Ayrıca, gençlerimiz, oradaki gençler ikinci nesil, üçüncü nesil olmuştur, neredeyse Türkiye’yi ve Türk dünyasını tanımamaktadır. O insanlar ülkemize davet edilerek tarihî yerlerimiz gösterilebilir, Çanakkale, Bursa, Topkapı Sarayı, Söğüt, Ahlat gösterilmeli, tarih şuuru o çocuklarımıza verilmelidir. Türk devletinin büyüklüğü, tarihî kültürünün haşmeti o gençlere gösterilip, yaşattırılıp gururlu olmaları, gurur duymaları sağlanmalıdır.
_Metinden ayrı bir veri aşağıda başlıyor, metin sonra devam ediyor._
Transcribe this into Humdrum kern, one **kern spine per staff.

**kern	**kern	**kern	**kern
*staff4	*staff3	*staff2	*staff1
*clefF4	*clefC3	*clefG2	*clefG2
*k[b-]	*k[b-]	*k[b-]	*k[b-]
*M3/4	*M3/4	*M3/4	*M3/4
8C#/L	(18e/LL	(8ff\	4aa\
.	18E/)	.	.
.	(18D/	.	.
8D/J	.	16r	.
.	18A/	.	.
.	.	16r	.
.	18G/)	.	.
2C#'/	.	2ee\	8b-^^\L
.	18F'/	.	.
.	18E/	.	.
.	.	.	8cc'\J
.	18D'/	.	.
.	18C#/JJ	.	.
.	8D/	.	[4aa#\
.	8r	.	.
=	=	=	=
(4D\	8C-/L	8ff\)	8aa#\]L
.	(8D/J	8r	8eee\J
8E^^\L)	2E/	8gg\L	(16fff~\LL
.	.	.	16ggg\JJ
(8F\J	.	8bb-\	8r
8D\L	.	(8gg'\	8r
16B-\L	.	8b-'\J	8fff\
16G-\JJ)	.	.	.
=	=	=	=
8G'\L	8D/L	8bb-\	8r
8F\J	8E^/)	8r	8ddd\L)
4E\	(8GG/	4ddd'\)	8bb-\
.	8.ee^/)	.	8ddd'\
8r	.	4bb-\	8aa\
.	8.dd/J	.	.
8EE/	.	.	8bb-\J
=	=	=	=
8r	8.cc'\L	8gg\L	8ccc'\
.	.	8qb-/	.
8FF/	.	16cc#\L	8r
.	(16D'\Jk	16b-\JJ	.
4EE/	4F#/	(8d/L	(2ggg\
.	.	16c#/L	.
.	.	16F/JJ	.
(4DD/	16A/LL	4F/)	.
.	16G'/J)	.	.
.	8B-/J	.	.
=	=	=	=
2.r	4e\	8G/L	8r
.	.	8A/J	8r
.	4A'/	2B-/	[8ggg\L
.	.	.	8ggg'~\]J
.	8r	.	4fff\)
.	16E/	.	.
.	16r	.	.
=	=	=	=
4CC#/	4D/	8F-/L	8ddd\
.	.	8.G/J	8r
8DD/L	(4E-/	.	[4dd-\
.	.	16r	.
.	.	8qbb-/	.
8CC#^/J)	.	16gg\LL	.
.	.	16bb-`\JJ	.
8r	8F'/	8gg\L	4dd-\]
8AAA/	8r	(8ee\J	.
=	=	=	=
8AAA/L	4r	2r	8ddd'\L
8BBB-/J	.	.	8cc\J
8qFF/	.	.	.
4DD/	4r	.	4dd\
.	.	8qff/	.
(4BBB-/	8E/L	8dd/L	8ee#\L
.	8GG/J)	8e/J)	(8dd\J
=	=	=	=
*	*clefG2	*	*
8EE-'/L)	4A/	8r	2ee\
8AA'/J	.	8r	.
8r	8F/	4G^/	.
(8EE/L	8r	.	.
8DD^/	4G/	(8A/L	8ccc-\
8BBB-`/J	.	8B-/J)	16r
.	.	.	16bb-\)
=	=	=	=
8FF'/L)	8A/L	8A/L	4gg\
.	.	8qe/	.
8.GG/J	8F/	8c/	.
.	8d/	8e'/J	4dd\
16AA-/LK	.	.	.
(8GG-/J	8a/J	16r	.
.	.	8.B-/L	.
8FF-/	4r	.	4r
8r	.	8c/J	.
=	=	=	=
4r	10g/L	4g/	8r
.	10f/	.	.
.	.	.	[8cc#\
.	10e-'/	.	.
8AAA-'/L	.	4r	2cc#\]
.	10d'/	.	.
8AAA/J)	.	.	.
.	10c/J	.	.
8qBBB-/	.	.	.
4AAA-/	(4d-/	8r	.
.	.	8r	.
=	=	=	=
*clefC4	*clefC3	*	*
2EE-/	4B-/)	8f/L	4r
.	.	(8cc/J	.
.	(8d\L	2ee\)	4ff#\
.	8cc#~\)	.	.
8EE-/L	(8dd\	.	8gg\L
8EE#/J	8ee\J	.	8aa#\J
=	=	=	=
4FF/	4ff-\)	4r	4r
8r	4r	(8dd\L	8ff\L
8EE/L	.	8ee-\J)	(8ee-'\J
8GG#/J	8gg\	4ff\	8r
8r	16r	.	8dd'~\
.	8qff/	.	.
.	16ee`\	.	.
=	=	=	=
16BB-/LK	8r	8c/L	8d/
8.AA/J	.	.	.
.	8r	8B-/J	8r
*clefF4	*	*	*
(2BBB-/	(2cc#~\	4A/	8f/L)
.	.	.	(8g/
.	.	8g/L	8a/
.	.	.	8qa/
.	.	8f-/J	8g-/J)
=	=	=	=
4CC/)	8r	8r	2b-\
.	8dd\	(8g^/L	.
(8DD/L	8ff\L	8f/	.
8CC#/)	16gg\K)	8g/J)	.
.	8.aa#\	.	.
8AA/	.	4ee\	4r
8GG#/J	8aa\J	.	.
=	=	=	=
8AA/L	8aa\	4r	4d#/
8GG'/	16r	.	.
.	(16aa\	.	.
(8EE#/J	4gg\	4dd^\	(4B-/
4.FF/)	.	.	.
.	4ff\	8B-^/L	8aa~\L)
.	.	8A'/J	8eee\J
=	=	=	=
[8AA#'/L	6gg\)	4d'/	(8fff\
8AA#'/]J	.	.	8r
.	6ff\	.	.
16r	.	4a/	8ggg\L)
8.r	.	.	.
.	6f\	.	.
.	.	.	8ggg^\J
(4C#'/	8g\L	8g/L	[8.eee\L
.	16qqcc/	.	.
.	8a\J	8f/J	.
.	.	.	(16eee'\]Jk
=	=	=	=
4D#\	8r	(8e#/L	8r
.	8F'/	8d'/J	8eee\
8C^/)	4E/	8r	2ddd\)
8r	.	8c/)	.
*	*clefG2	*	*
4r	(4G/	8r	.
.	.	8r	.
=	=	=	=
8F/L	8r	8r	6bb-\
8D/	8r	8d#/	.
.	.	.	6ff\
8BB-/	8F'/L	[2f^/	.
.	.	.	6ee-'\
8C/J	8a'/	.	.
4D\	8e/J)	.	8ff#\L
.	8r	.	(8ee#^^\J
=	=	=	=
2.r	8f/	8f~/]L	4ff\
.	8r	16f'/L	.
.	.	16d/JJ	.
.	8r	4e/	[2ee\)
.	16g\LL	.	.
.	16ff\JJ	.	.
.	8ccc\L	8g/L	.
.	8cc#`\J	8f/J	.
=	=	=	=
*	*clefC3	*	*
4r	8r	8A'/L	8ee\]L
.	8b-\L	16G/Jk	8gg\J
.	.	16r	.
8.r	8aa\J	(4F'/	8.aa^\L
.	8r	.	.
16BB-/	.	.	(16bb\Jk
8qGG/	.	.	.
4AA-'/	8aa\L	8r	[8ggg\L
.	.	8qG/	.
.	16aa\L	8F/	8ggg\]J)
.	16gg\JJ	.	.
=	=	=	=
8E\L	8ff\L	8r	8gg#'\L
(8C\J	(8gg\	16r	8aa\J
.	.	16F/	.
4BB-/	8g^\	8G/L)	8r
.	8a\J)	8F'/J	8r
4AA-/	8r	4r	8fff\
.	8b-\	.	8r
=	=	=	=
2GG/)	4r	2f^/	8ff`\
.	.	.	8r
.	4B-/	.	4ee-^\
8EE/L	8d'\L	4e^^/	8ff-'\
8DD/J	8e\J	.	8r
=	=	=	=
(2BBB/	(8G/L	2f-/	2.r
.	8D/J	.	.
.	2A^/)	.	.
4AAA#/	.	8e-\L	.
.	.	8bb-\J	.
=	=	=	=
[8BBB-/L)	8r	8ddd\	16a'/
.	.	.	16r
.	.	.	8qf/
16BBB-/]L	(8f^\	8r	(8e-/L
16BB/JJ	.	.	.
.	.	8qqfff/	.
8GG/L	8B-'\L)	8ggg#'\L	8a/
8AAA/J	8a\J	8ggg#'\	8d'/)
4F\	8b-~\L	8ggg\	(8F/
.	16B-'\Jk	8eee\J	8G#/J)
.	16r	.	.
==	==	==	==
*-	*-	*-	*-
Sayın milletvekilleri, Türk dünyasında yirmi yıllık bağımsızlık süreci çok uzun bir zaman süreci değildir. Bu zaman sürecinin de büyük bir kısmı, neredeyse yarısından fazlası Adalet ve Kalkınma Partisi iktidarı zamanında geçmiştir. “Bu dünyada çok şey yaptık.” denirken geçmiş tamamen unutulmaktadır. Bağımsızlıkları kazanıldığı zaman Türkiye Cumhuriyeti hükûmetleri ellerindeki her türlü imkânı kullanmış, çok önemli projeler yapmışlardır. Buraya sivil toplum kuruluşlarımız, hatta hiçbir özelliği olmayan sade vatandaşlarımız bile koşarak o coğrafyaya “Turan ülküsü gerçekleşti.” diyerek gitmişlerdir. O projeler mutlaka Adalet ve Kalkınma Partisi iktidarında devam etmelidir ama maalesef etmemiştir.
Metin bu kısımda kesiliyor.